(Beginning of Source text)

Linux (Ubuntu/Debian):

sudo apt-get install git

Mac:

brew install git

Windows: Download from git-scm.com or gitforwindows.org if you want a GUI and Unix interface. But I would not recommend this - if you’re setting up coding projects on Windows, refer to my previous post on WSL.

Once installed, verify:

git --version

First-Time Setup

Before you use Git, configure your identity. This information is attached to every commit you make:

git config --global user.name "Your Name"
git config --global user.email "your.email@example.com"

Use the same email you’ll use for GitHub (if you plan to use it).

Set your default text editor (optional but useful):

git config --global core.editor "code"  # VS Code for normal people
git config --global core.editor "nano"  # Nano if you love terminal
git config --global core.editor "vim"   # Vim for the hardcore

Full list of editor options: Git config documentation

Check your configuration:

git config --list

This seems like a lot of setup, but you only need to do this once

Your First Repository

Let’s create a project and start tracking it.

mkdir shopping
cd shopping

Initialize a Git repository:

git init

This creates a hidden .git directory where Git stores all its data. You can see it with:

ls -A
cd .git
ls -A

Don’t edit anything in here directly - Git manages it.

Now create a file:

touch list.txt

Check the status:

git status

Git knows the file exists, but it’s not tracking it yet. The file is “untracked.”

(End of Source text)

| Task objective |
Please answer these questions from the Git setup guide above:
(a) What command installs Git on a Mac?
(b) What command checks your Git configuration?
(c) What hidden directory does git init create?

(Beginning of Entries provided)

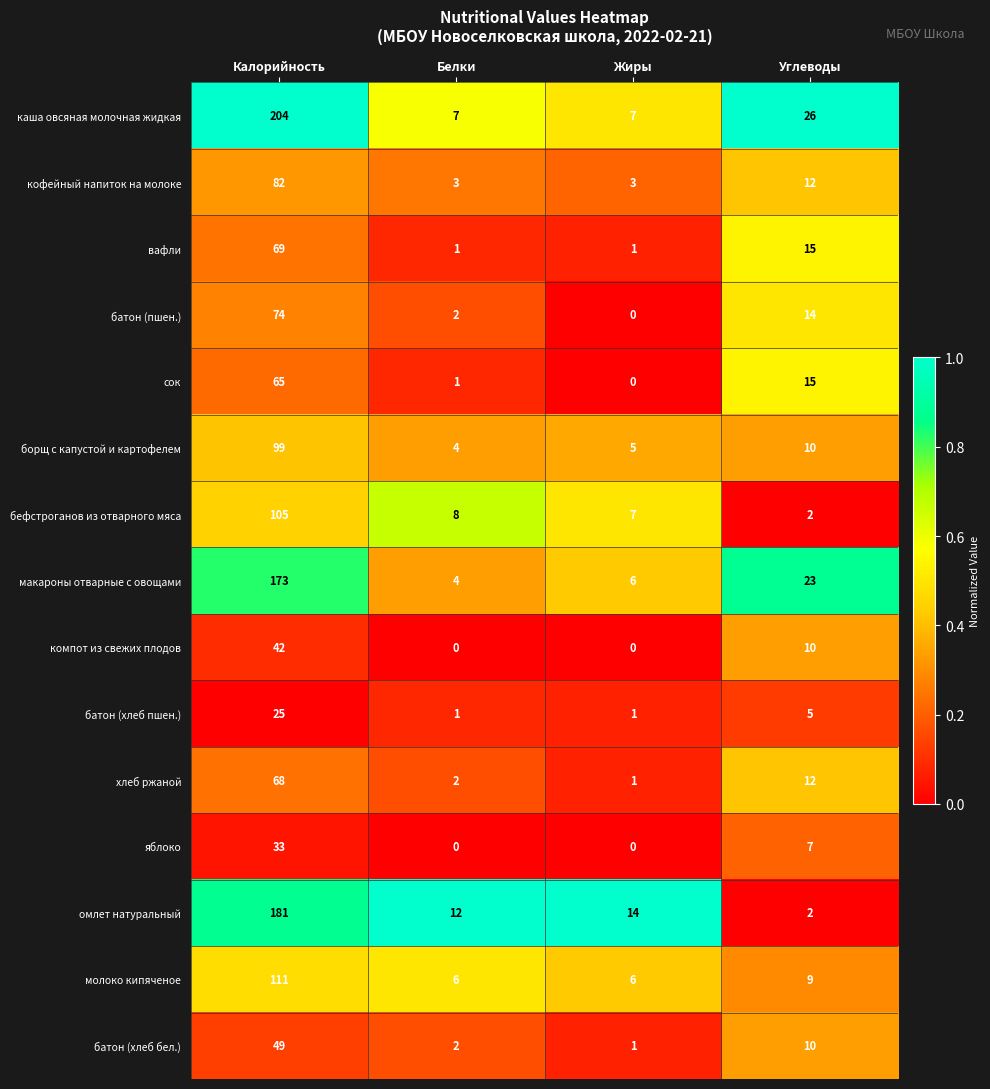

What is the difference between the highest and lowest values at Калорийность?

179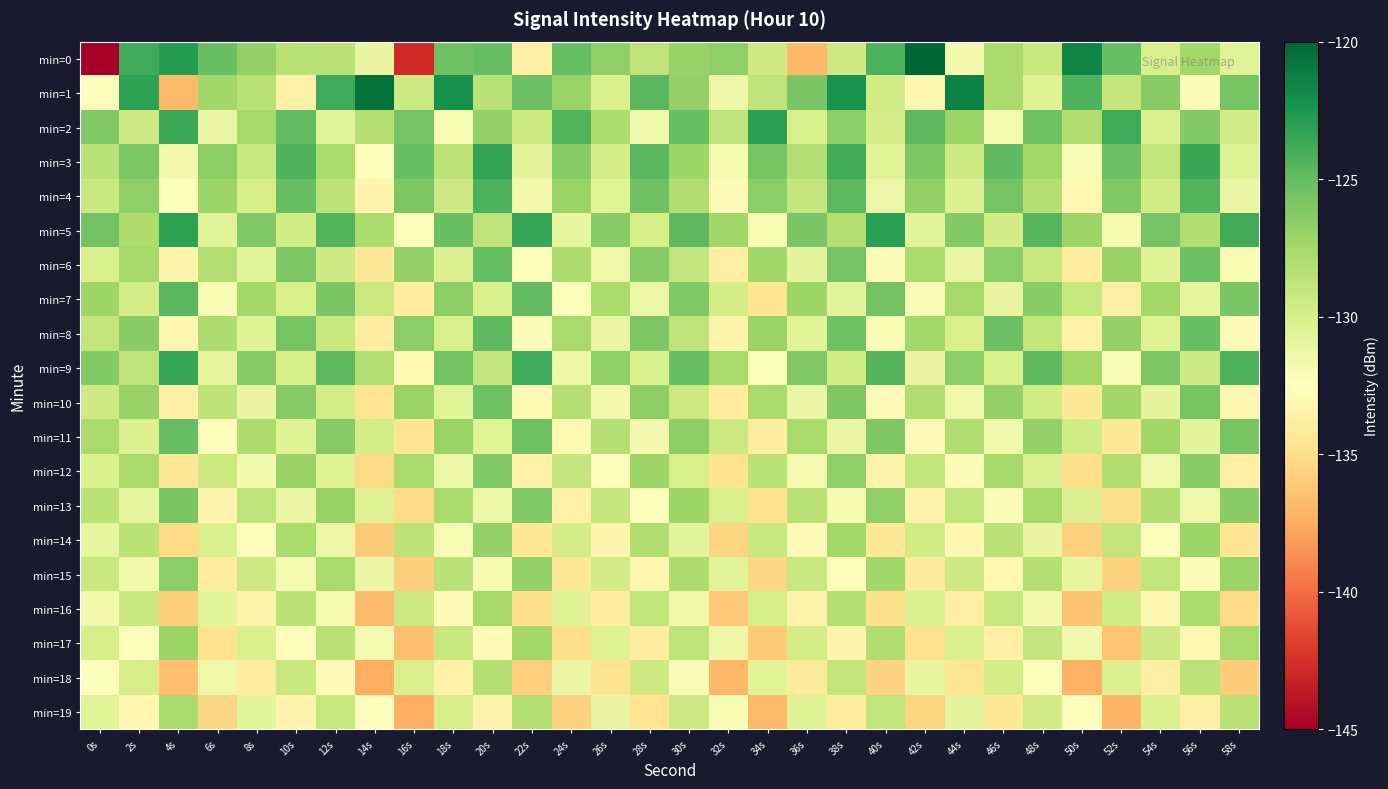

What is the spread (max minus min) of values at 34s?

13.7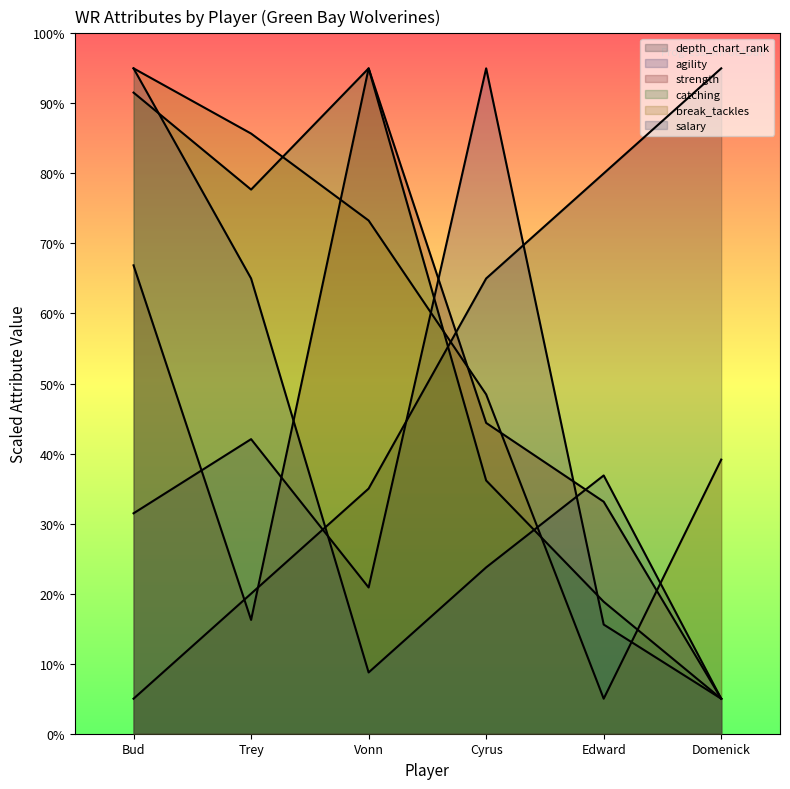

True or false: depth_chart_rank has more than 1 points higher than both neighbors.

False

(End of Entries provided)

| Problem solution |
(a) brew install git
(b) git config --list
(c) .git